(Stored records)
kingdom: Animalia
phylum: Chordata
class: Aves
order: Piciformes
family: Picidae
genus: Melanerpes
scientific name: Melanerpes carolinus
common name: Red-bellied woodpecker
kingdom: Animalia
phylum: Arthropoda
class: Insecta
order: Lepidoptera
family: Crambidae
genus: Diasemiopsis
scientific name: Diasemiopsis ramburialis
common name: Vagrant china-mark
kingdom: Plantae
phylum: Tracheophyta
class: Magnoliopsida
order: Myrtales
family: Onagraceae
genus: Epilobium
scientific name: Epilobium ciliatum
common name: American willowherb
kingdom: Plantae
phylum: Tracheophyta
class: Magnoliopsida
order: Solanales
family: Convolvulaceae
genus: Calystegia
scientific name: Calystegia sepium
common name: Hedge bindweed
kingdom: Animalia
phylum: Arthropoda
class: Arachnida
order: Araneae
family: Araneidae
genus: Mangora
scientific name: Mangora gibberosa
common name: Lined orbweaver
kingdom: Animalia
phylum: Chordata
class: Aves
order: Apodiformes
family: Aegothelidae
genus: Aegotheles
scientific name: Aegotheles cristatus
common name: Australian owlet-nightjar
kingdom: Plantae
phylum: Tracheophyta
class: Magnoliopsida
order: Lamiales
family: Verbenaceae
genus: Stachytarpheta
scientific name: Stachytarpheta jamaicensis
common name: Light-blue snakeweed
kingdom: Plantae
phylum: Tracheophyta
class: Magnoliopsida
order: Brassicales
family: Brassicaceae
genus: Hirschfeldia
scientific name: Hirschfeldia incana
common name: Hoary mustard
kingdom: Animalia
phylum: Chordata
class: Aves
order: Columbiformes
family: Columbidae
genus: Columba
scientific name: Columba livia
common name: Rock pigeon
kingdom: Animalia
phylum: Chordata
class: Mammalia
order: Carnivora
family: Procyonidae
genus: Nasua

→ **Aim**
Rewrite everything from the line containing "scientific name: Hirschfeldia incana" down to the end of the records, swapping "common name" for "vernacular name" and leaving the rest as it is.

→ **Task response**
scientific name: Hirschfeldia incana
vernacular name: Hoary mustard
kingdom: Animalia
phylum: Chordata
class: Aves
order: Columbiformes
family: Columbidae
genus: Columba
scientific name: Columba livia
vernacular name: Rock pigeon
kingdom: Animalia
phylum: Chordata
class: Mammalia
order: Carnivora
family: Procyonidae
genus: Nasua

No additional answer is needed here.